View Full Version : Goddamn fucking regexs


dv8ed
19-03-2005, 04:32:49
Ok...anybody know how to run fucking regular expressions in PHP? I have a string full of HTML with a bunch of nested tables inside...all I want are the tables. So basically, the format is:

junk
<table>good stuff<table>good stuff</table></table>
junk

So I know I need to match everything before the first <table in the string and everything after the last </table> and replace them both with an empty string. Right? I can't just do a match because the tables are nested. Except I've never quite figured regexs out, especially in PHP, so I can't write the damn search string. Especially not at 11:30 on a Friday night.

Can anybody help?

Qaj the Fuzzy Love Worm
19-03-2005, 04:49:09
Set up a function that gets called recursively. And for God's sake, learn to use Google :)

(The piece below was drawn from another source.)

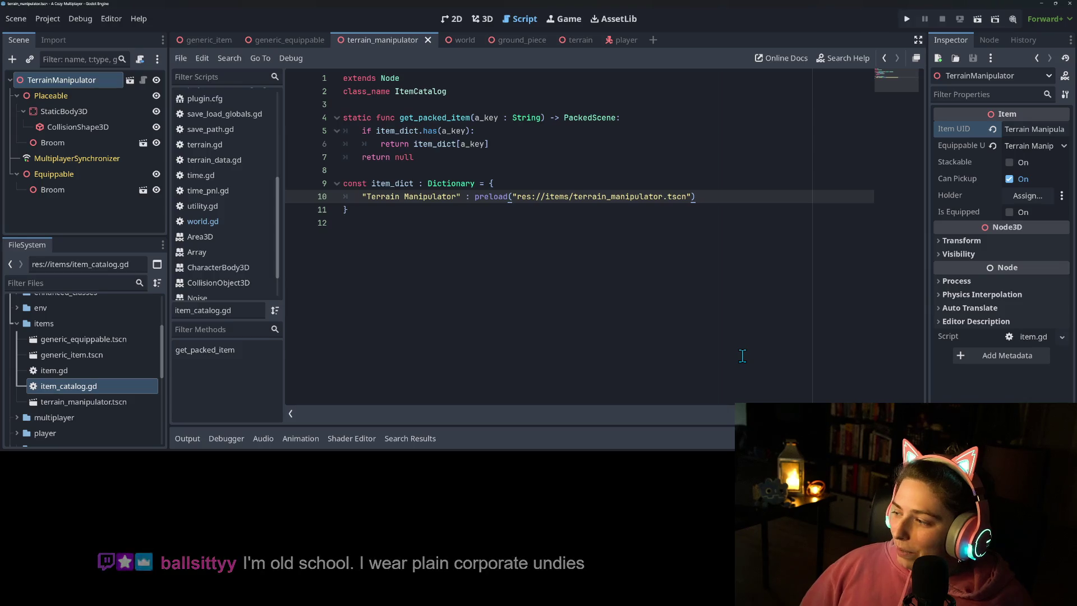
{"action": "left_click", "coordinate": [728, 331]}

http://webreference.com/programming/php/regexps/

dv8ed
19-03-2005, 05:00:03
I think I've been through that exact page before...obviously, I'm stupid.

Won't it break if it's recursive, though, since the first </table> it runs into won't match up with the first <table> it runs into? I don't see how to specify to search for the last </table> in the string, I guess.

Edit: Duh! Don't drink and program! But it still seems like it would be easier to just trim from both ends than to recursively search the string...

Sir Penguin
19-03-2005, 06:12:54
Why won't "<table>.*</table>" work?

SP

Qaj the Fuzzy Love Worm
19-03-2005, 06:35:49
Because he presumably wants to strip the inner table gumf out as well, and he didn't specify how many levels of nested tables there were?

So from what I can gather, with the example

blahblah<table>goodstuff1<table>goodstuff2<table>goodstuff3</table>goodstuff2</table>goodstuff1</table>blahblah, he'd either want the following results:

(1)
goodstuff1goodstuff2goodstuff3goodstuff2goodstuff1

in which case a single regexp for the first and last <table></table> tags would work, followed by a simple string replace on all remaining tags, or

(2)
a set of reponses thus

<table>goodstuff1<table>goodstuff2<table>goodstuff3</table>goodstuff2</table>goodstuff1</table>

<table>goodstuff2<table>goodstuff3</table>goodstuff2</table>

<table>goodstuff3</table>

goodstuff3


It's unclear the result he's going for though.

dv8ed
19-03-2005, 06:51:58
This worked:
preg_match("/<table[\s\S]*<\/table>/i", $haystack, $out);

Which is what I started with...but I'm using a damn xmlhttprequest library that's apparently adding extra characters to whatever I get back from it and causing JS errors. So I had it right the first time, I just thought I didn't because I never get regexs right the first time.